Seychelles introduces law against human trafficking: Convicts can get up to 25 years jail time
Expensive shoes and clothing may hide the reality of woman who has been forced to work as an expensive prostitute, who has been trafficked to work in another country against her will. Pictured: Christian Laboutin high heels (Arroser, Wikipedia) Photo license: CC-BY-SA 3.0
(Seychelles News Agency) - Seychelles has introduced a new harsher anti-trafficking law to target traffickers of persons, where guilty traffickers can get a sentence of 25 years imprisonment and a fine of $65,000, which is the harshest punishment reserved if their victim is injured or dies during the trafficking.
The Seychelles Home Affairs and Transport minister Joel Morgan presented the Prohibition of Trafficking in Persons law to the National Assembly yesterday, which was approved by the legislative body of the 90,000 Indian Ocean island nation.
Under the new law a human trafficker can face a minumum sentences of 14 years jail time and a $41,000 fine for human trafficking, in a law which provides for the seizure of assets of the convicted trafficker, as well as giving the authorities the right to prevent anyone who is suspected of trafficking or having connections to human trafficking, from entering the Seychelles.
The law provides for certain protections to the victims of human trafficking as well as witnesses.

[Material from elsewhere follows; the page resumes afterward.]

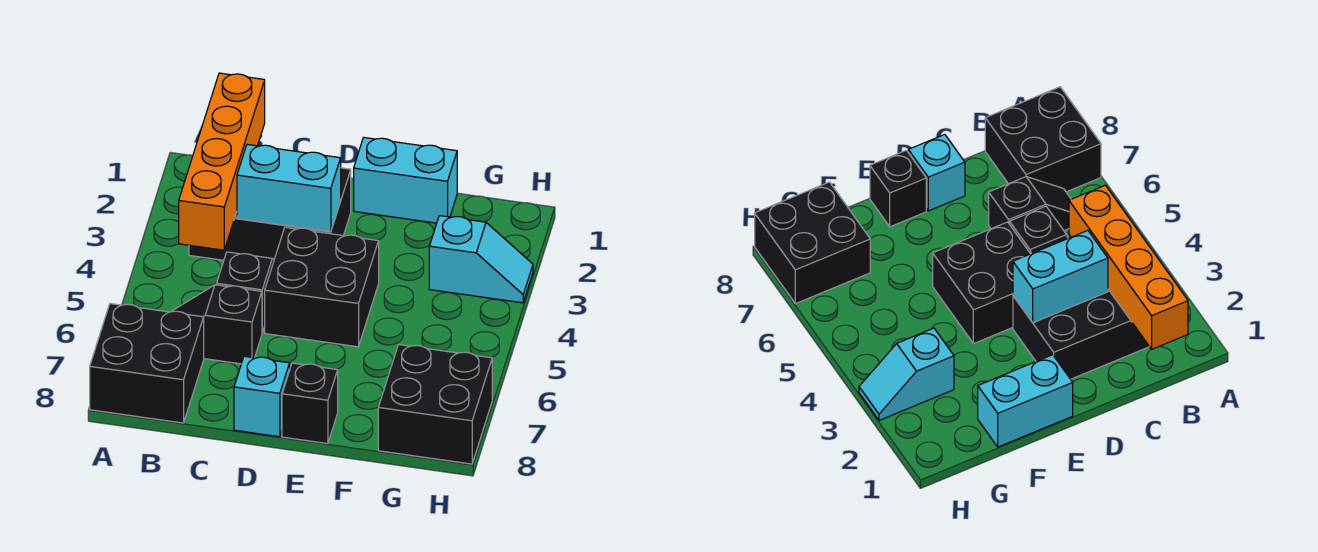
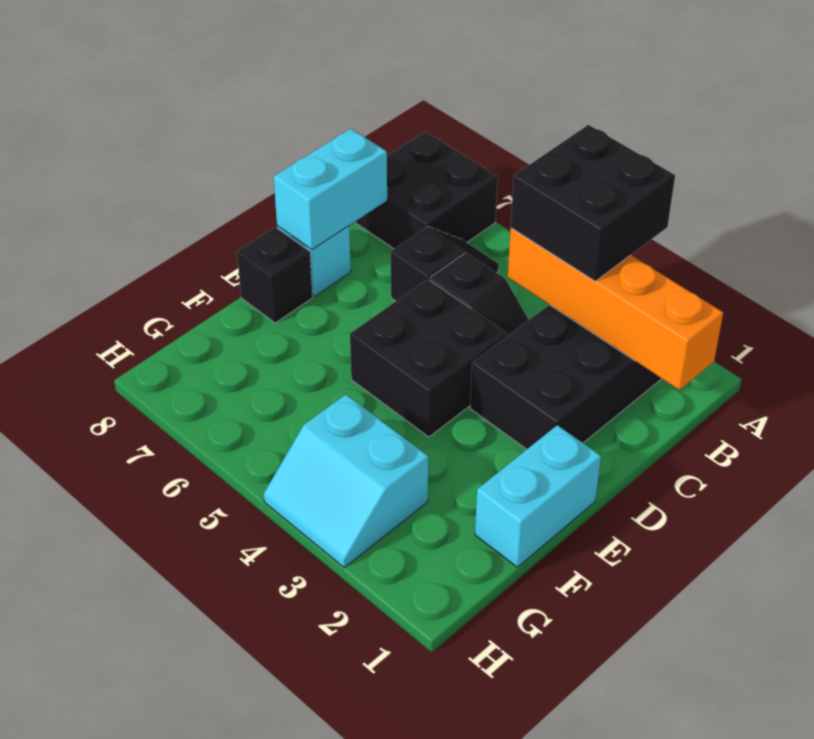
cyan 1x2 brick [237,144,341,232] -> cyan 1x2 brick moved to [274,129,387,250]
cyan 1x2 slope [429,216,533,303] -> cyan 2x2 slope [264,395,428,568]
black 2x2 brick [378,345,492,464] -> black 2x2 brick moved to [511,125,675,281]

Human trafficking covers the exploitation of persons in terms of sexual exploitation, forced labour, slavery, and involuntary servitude, with the use of threats, abduction, coercion, fraud and deception.
“The potential scale of the problem of trafficking in persons in the country, its trends and scope appears to be underestimated or unknown, and needs to be further investigated by the government and law enforcement agencies,” said Joy Ngozi Ezeilo, the UN Special Rapporteur on trafficking in persons, in a statement to the Seychelles press following her first official visit to the country from 27 to 31 January following a standing invitation issued to the UN by the government of Seychelles in November 2012.
Ezeilo, who is a Nigerian human rights lawyer and professor, warned that although no official statistics exist, anecdotal evidence suggested that the islands of Seychelles, which has a large influx of both tourists and migrant workers, does have a rising trafficking problem.
Ezeilo however commended the government for its resolve to fight human trafficking, saying that a number of preventative measures had already been put in place, such as the ratification of key international conventions and the amendment to the Employment Act, which established a national minimum wage for all workers, including foreigners.